A selection consists of "[", optionally followed by a pattern followed by
"|", followed by a branch, followed by an atom, followed by "?]" [S]. It
matches as follows: First the atom is tried. If it matches, the preceding
branch is tried; otherwise matching continues with the preceding pattern if
specified.  In other words, it looks like
"[no-pattern|yes-pattern(conditition)?]" or "[yes-pattern(condition)?]".
Example: "{(!}?'^()'+[)![0]?]" matches a chunk of non-parentheses, possibly
included in parentheses themselves.

A subgroup is a parenthesized pattern. It succeeds if the enclosed pattern
succeeds.

A capturing group is a pattern surrounded by "{" and "}". It succeeds if the
enclosed pattern succeeds. As a side effect, it sets \N, @-(N) and @+(N)
where N is the number of the capturing group. Capturing groups are numbered
from the right, counting the closing braces (starting with 0).

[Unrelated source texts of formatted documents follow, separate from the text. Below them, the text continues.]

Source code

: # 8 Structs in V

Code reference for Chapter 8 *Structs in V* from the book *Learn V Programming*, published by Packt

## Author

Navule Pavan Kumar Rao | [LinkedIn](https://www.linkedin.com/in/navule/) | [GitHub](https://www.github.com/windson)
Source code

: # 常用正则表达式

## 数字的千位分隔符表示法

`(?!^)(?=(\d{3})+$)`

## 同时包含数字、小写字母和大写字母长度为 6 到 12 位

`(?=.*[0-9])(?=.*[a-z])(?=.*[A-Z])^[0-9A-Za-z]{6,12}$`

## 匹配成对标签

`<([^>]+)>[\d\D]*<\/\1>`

A backreference is N! where N is a non-negative integer. It succeeds if it
can match the same substring that was matched by the Nth capturing group.

An independent subgroup is a pattern, surrounded by "<" and ">". It succeeds
if the enclosed pattern succeeds, but when it does, it won't backtrack in
the enclosed pattern.

An abbreviation is a (possibly empty) sequence of characters surrounded by
"`" and "`". All metacharacters lose their special meaning inside an
abbreviation, except for ` (which marks the end of the abbreviation) and !
(which escapes the previous character, as usual). `abcd` is equivalent to
(a(b(cd?)?)?)?, i.e. an abbreviation for x matches the longest possible
initial substring of x.

[S] An escaped character is a special character like "!" or "+" (or
whitespace), followed by an "!". It matches that character literally.

An ordinary character matches itself.


# vi: set tw=76 et: